What to work on: Convert the text lines of all the items below into a JSON list of strings, one string per line, skipping blank lines. Omit the pictures.

[Dataset rows]
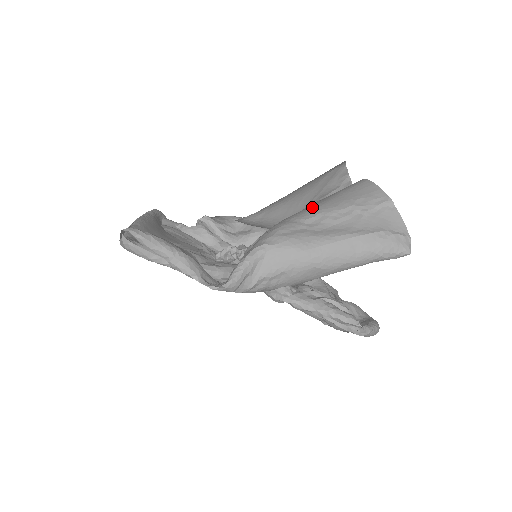
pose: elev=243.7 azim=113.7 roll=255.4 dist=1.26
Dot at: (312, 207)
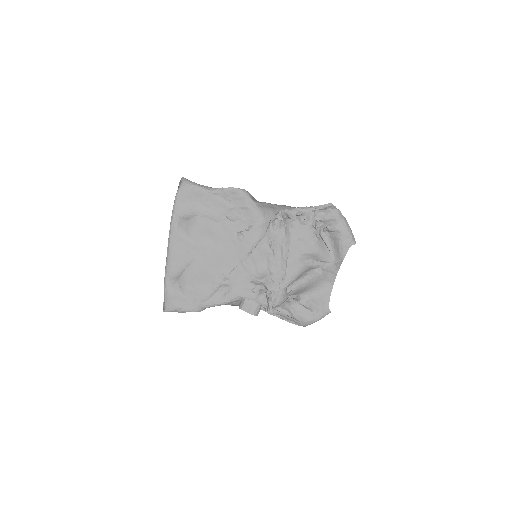
Dot at: occluded
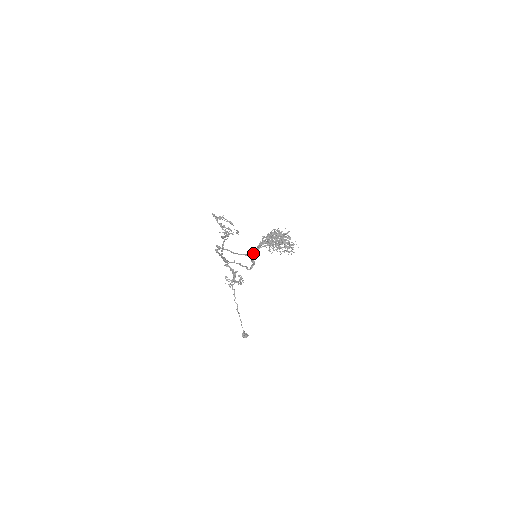
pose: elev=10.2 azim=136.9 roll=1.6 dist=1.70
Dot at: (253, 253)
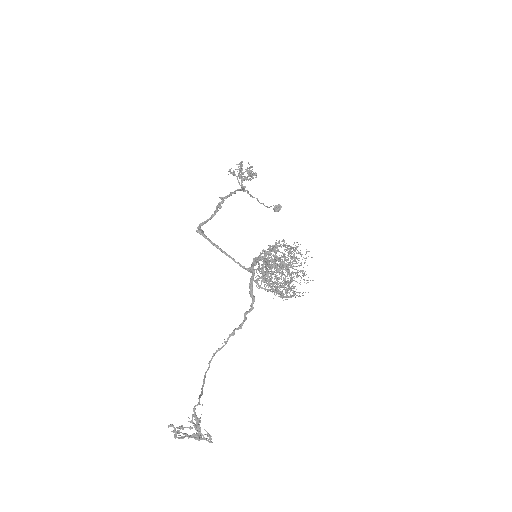
Dot at: (249, 271)
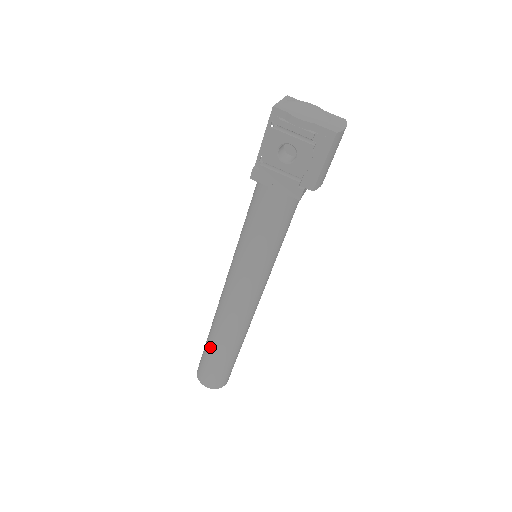
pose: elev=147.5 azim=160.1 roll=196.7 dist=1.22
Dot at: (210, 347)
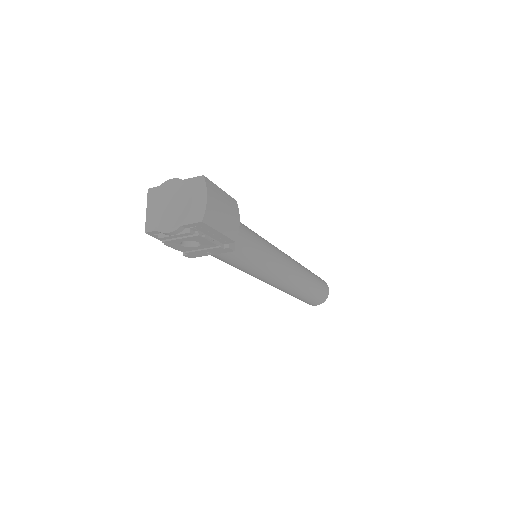
Dot at: occluded
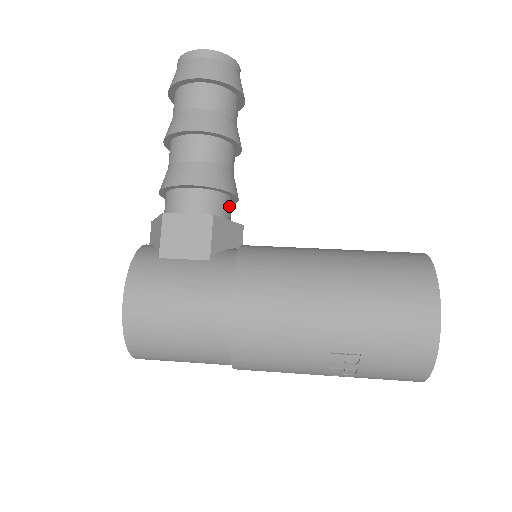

Output below:
[
  "pose: elev=243.7 azim=113.7 roll=255.4 dist=1.26",
  "Dot at: (312, 207)",
  "Dot at: occluded",
  "pose: elev=10.2 azim=136.9 roll=1.6 dist=1.70",
  "Dot at: (253, 253)",
  "Dot at: (249, 271)",
  "pose: elev=147.5 azim=160.1 roll=196.7 dist=1.22",
  "Dot at: (210, 347)",
  "Dot at: occluded"
]